Floor and Committee Statements

Wednesday, July 22, 2015

Floor Speech- Iran Nuclear Agreement

Mr. President. I will go through all the due diligence provided for in the Iran Nuclear Agreement Review Act. I want to commend Senator Corker and Senator Cardin on the outstanding work they did to ensure the American people would have oversight and that Congress would have a vote on this deal. But I want to be sure we have a vote on this deal that is meaningful and not superficial.

I'm extremely concerned that the president will say in answer to people who condemn the agreement, ‘Well, if you don't like it, what would you do differently?’ or ‘It's this agreement or war.’

We need to do our responsibility. It's not a choice of this agreement or war. It's a choice of doing this agreement or doing the right thing for the American people.

As a businessperson, I learned a long time ago the best deals I ever made were the ones I walked away from before I closed them. The worst deals are the ones when my arm was behind my back and somebody said ‘Oh just get it out of the way and do it.’ Every one of those were bad. Every one of the ones I walked away from and was asked back to the table were good for a simple reason -- if you can't play hard to get in a negotiation, you’re going to be easy to get.

Teddy Roosevelt once said ‘Walk softly and carry a big stick’ and he was right. Unfortunately, this administration walked loudly and carried no stick at all. …

We reversed roles. The largest super power in the world lost its clout and Ayatollah Ali Khamenei and the Iranian government gained theirs just because they were willing to walk away from the table.

And then the trigger – at eight to eight and a half years – and as that time passes, the Iranians will begin to resume fissile nuclear material development. They’ll do some of their planning for strategic missiles when some of the restrictions of the agreement that take place in the beginning go away. Working towards an end where, at the end of two years, any agreement that would limit nuclear weapons breakout by the Iranian regime would be ended.

The Iran negotiations started out as a deal to keep the Iranians from getting a nuclear weapon, stop nuclear proliferation in the Middle East and not allow the Middle East to become a nuclear armed camp. Unfortunately, I’m afraid this will not happen if this agreement is adopted in the form that I understand it to be. So when the president says ‘What would you do? Would you fight a war?’ I would say ‘No, I’d go back to the table.’

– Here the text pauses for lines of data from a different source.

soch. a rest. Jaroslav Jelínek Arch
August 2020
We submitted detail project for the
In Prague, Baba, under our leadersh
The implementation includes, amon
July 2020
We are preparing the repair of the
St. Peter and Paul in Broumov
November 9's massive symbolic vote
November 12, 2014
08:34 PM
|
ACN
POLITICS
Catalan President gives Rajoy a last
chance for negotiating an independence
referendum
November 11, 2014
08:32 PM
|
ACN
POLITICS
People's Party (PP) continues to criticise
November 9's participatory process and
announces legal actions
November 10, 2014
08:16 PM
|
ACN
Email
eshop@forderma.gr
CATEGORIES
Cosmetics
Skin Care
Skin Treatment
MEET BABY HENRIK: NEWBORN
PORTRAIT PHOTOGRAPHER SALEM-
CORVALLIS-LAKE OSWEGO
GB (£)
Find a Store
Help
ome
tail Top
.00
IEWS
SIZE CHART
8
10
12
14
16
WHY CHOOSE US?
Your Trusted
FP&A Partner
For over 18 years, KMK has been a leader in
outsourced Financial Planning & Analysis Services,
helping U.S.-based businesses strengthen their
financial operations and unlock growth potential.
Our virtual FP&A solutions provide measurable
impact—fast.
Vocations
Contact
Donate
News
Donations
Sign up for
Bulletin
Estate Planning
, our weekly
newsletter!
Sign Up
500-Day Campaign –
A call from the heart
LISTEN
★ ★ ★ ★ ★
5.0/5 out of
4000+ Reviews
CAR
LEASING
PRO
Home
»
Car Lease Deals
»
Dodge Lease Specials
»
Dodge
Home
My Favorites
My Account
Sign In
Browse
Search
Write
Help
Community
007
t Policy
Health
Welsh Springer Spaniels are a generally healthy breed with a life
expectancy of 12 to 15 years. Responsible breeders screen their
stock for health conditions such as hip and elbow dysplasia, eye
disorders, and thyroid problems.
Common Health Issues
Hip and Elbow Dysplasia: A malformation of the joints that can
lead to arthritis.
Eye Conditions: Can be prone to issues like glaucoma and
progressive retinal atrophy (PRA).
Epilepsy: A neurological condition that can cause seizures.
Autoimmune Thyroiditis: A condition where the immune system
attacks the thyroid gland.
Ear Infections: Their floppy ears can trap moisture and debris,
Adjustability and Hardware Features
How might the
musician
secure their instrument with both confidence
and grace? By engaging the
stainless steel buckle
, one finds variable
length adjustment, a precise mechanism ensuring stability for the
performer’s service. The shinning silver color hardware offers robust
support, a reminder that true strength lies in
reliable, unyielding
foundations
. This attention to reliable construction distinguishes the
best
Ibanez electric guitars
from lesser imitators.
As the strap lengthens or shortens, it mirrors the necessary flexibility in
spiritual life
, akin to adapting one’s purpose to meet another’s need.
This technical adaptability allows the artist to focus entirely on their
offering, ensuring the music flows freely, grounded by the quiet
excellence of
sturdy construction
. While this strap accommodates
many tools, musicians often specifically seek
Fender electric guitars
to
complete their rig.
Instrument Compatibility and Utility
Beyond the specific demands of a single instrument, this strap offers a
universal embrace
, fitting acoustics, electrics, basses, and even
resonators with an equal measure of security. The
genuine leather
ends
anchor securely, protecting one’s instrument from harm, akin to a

All those triggers along the way in the agreement are just steps toward allowing Iran to become what we said we didn't want Iran to be -- a nuclear armed power -- and potentially would allow the Middle East to go through nuclear proliferation. I'm afraid this is a staged platform from which this is exactly what will happen.

I will listen to every word by the administration. I will go to every briefing. I will do my due diligence as a senator of the United States and a representative of the people of Georgia.

When I cast a vote it is going to be in the best interest of my children and grandchildren and yours. It’s going to be making the best deal we can make for the American people, it’s doing everything we can to limit the proliferation of nuclear weapons and doing everything we can to make sure those who say ‘death to America’ before every speech understand that America is the greatest democracy on the face of this Earth.

We will walk softly but we will carry a big stick and we will insist on negotiations that are good not just for the other side but for the American people as well.